[Recorded data]
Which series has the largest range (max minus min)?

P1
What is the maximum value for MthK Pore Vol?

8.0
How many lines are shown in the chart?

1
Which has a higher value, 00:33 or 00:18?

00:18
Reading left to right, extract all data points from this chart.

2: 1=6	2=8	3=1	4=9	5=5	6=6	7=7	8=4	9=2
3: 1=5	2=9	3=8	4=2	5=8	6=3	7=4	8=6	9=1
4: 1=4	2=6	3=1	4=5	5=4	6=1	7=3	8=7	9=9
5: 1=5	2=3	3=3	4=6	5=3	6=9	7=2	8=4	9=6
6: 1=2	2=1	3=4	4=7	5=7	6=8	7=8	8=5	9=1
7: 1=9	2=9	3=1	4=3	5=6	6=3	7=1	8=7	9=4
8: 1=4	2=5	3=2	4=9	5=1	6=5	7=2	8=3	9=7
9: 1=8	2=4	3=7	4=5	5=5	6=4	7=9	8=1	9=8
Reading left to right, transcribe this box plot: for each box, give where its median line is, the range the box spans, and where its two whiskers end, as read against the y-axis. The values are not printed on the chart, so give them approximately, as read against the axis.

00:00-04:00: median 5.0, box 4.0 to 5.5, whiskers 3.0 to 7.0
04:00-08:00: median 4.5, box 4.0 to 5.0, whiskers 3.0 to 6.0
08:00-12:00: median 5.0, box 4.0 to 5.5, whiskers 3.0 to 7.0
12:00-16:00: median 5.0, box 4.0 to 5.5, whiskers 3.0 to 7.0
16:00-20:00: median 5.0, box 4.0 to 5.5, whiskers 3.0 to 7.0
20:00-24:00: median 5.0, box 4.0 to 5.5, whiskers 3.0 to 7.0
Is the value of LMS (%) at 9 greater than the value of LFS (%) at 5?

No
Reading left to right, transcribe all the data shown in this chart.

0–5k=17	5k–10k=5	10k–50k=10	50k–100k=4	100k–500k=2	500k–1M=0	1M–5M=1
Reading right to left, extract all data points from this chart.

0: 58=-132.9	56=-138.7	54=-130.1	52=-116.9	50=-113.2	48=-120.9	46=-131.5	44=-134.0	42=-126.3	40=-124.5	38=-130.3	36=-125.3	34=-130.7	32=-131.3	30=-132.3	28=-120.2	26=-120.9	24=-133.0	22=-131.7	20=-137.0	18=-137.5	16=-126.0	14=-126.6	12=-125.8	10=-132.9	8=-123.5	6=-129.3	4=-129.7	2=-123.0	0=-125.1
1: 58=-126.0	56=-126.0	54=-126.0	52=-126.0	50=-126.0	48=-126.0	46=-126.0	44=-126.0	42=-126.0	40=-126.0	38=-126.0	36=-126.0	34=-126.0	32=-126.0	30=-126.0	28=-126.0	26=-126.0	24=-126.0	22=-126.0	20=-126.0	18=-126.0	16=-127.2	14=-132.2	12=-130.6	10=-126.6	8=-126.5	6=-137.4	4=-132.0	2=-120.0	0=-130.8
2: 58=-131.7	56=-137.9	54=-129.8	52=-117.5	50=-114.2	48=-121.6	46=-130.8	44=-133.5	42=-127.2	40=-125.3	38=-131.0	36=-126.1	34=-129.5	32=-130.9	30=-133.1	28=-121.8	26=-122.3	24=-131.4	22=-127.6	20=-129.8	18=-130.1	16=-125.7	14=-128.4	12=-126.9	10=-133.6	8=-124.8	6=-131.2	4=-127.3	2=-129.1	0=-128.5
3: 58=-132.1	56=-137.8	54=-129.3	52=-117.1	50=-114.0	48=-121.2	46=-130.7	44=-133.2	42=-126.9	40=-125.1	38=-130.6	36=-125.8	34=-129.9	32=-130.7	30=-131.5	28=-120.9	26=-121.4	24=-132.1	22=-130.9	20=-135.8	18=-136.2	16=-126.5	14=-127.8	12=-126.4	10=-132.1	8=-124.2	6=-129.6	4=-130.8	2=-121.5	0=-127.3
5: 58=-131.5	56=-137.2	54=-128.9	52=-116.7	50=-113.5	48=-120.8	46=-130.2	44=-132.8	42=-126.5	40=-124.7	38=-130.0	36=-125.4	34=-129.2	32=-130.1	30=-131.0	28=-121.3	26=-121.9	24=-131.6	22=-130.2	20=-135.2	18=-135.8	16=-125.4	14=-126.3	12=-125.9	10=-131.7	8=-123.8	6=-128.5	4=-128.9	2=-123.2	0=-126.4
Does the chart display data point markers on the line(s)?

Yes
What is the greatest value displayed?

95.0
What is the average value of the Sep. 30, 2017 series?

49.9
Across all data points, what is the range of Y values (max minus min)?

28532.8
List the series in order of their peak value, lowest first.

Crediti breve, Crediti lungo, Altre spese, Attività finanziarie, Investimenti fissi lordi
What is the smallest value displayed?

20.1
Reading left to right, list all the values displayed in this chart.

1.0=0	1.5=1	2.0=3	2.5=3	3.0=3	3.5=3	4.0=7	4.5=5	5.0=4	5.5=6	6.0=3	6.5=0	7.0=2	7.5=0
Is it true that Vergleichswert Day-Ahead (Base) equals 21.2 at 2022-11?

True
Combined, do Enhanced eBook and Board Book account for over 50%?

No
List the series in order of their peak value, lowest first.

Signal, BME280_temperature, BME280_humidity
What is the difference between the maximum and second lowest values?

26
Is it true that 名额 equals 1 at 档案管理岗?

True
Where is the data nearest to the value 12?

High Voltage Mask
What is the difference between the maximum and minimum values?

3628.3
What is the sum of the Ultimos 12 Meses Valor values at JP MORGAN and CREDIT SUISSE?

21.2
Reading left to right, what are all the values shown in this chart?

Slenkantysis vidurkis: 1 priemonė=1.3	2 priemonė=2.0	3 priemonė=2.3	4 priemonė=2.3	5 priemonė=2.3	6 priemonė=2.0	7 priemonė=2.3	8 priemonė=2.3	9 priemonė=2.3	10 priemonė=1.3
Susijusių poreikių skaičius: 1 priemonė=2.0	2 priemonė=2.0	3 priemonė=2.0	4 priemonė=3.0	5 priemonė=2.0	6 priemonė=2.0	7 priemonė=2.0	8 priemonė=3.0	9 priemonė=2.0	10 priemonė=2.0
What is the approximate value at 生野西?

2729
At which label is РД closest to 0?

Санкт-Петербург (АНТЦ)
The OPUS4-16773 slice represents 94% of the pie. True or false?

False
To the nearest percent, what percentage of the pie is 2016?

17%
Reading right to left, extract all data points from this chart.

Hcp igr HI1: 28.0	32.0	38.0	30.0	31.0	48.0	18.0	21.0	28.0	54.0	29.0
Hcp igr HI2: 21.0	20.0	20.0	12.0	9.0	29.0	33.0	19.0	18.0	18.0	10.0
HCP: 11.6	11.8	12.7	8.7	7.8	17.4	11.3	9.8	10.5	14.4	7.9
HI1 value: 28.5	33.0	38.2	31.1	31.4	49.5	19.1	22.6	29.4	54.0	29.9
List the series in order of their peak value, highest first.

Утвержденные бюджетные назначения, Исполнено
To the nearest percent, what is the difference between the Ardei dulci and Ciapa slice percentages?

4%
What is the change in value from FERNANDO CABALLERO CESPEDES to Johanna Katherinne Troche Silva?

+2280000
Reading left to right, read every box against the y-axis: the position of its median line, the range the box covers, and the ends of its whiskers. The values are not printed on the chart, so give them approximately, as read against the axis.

▶ TRY IT: Output every line from the start of the records through the line containing "Reading left to right, transcribe this" as a Markdown table with the columns Number and Record line. Leave out blank lines.

▶ RESULT FOR THIS TASK:
| Number | Record line |
|---|---|
| 1 | Which series has the largest range (max minus min)? |
| 2 | P1 |
| 3 | What is the maximum value for MthK Pore Vol? |
| 4 | 8.0 |
| 5 | How many lines are shown in the chart? |
| 6 | 1 |
| 7 | Which has a higher value, 00:33 or 00:18? |
| 8 | 00:18 |
| 9 | Reading left to right, extract all data points from this chart. |
| 10 | 2: 1=6	2=8	3=1	4=9	5=5	6=6	7=7	8=4	9=2 |
| 11 | 3: 1=5	2=9	3=8	4=2	5=8	6=3	7=4	8=6	9=1 |
| 12 | 4: 1=4	2=6	3=1	4=5	5=4	6=1	7=3	8=7	9=9 |
| 13 | 5: 1=5	2=3	3=3	4=6	5=3	6=9	7=2	8=4	9=6 |
| 14 | 6: 1=2	2=1	3=4	4=7	5=7	6=8	7=8	8=5	9=1 |
| 15 | 7: 1=9	2=9	3=1	4=3	5=6	6=3	7=1	8=7	9=4 |
| 16 | 8: 1=4	2=5	3=2	4=9	5=1	6=5	7=2	8=3	9=7 |
| 17 | 9: 1=8	2=4	3=7	4=5	5=5	6=4	7=9	8=1	9=8 |
| 18 | Reading left to right, transcribe this box plot: for each box, give where its median line is, the range the box spans, and where its two whiskers end, as read against the y-axis. The values are not printed on the chart, so give them approximately, as read against the axis. |